Jl is a metal cylinder containing a central conductor 9 leading to the exterior, e.g. an outdoor bushing, these cylinders being conductively connected to each other by a flexible conductor 4 to form one container section ing. A grounding net 13 is buried in the ground where the gas insulated switchgear is installed, the metal cylinder 2 is directly connected to this earthing net at point E, and the metal cylinder 3 is connected to the capacitor C2 at point 82.
The trench metal cylinder 11 is connected to the ground network at 81 points via a capacitor C3. By connecting in this way, the sheath surge voltage can be reduced in accordance with the principle described above, and the induced current that heats the metal cylinder of the container section can be suppressed.

In this embodiment, one end of the container section is directly grounded, but the point of direct grounding may be located anywhere within the container section. Also, if the spacing between the multiple grounding points including this directly grounded point is appropriate to reduce the sheath surge 'flf pressure, it is not necessarily necessary to ground all the metal cylinders of the container section, and When each metal cylinder is longer than the appropriate grounding point spacing, it becomes necessary to provide multiple grounding points on one metal cylinder.

〔Effect of the invention〕

As described above, by directly grounding one point in each container section constituting the hermetic container of the gas-insulated switchgear, and by grounding at least one point different from the direct grounding point via a capacitor, the sheath - This reduces electric shock to operators and prevents insulation breakdown between the operating box of equipment such as a disconnector, which is at the same potential as the container, and the low-voltage control wiring inside.
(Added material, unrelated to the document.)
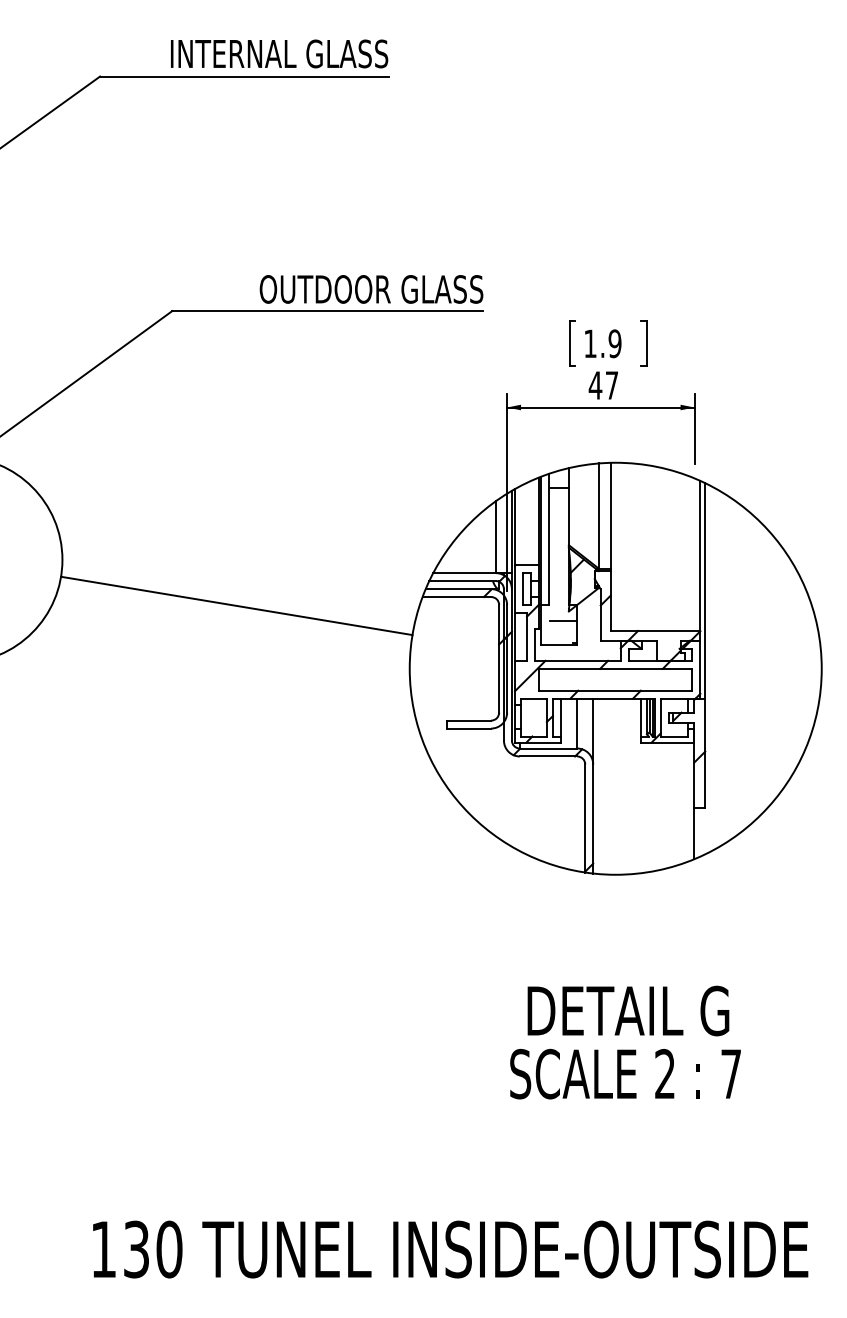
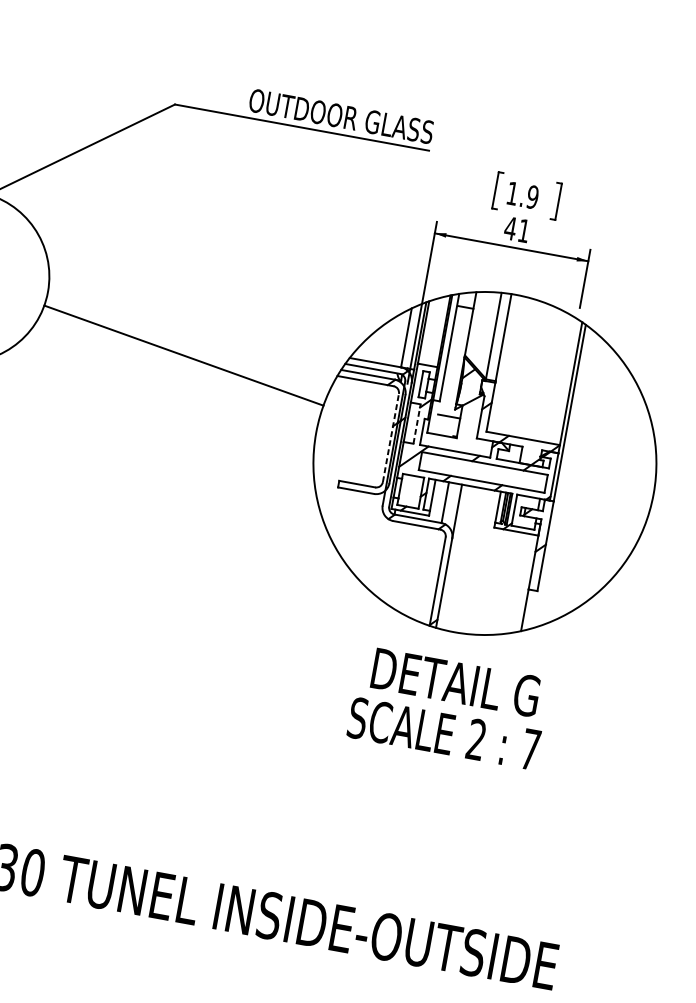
text: (612, 385) -> (524, 231), 47 -> 41
line: (527, 636) -> (417, 423), solid -> dashed
line: (499, 658) -> (391, 437), solid -> dashed
text: (625, 1042) -> (448, 707), moved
Furthermore, since the induced current circulating between the container section and the ground point is suppressed, heat generation in the metal cylinder of the container section can be avoided.
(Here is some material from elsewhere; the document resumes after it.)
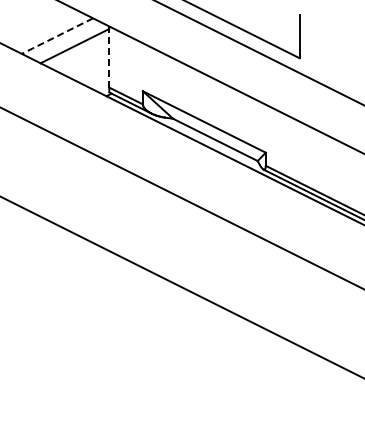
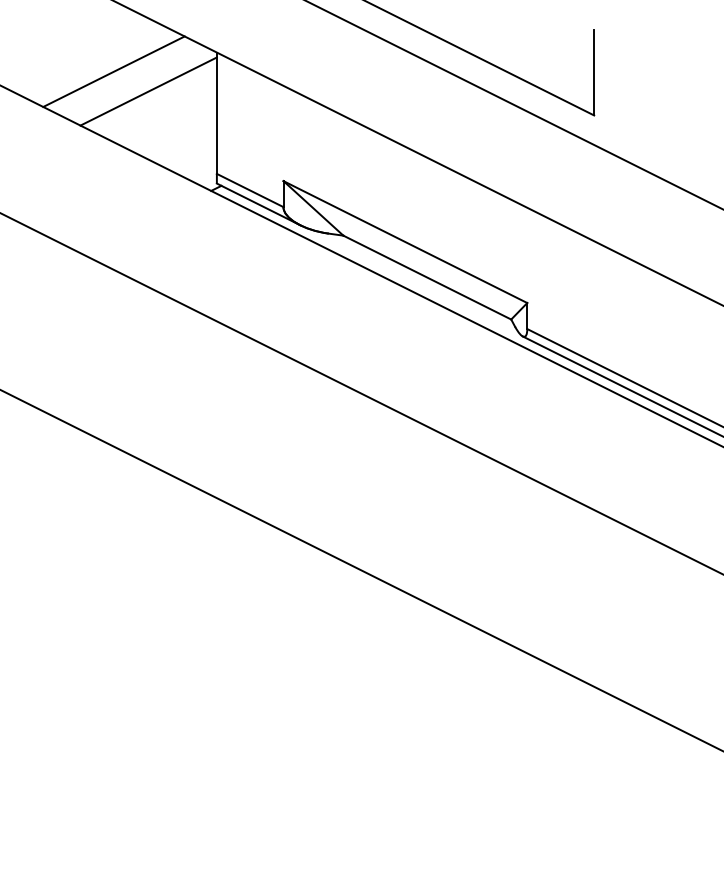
line: (57, 36) -> (114, 72), dashed -> solid
line: (109, 57) -> (217, 114), dashed -> solid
[Brief explanation of drawings]

Fig. 1 is an explanatory diagram showing the generation of bending frequency induced current in an example of a conventional multi-point grounded container section, Fig. 2 is an equivalent circuit to explain the generation mechanism of sheath surge voltage, and Fig. 3 is an explanatory diagram of the present invention. FIG. 2 is an explanatory diagram showing one embodiment of the invention. 2.3.11... Metal cylinder, 4... Flexible conductor, 1゜12... Container division, C,, C,... Capacitor, E
I...direct grounding point, B2. B3...Grounding point grounded via a capacitor. r-person 111, (CI) (b) (c) Figure 1

Claims (1)

[Claims] It is characterized in that only one point in the container section, which is made up of metal cylinders that have built-in main conductive parts and are electrically conductively coupled to each other, is directly grounded, and at least one point different from the grounding point is grounded via a capacitor. Gas insulated switchgear.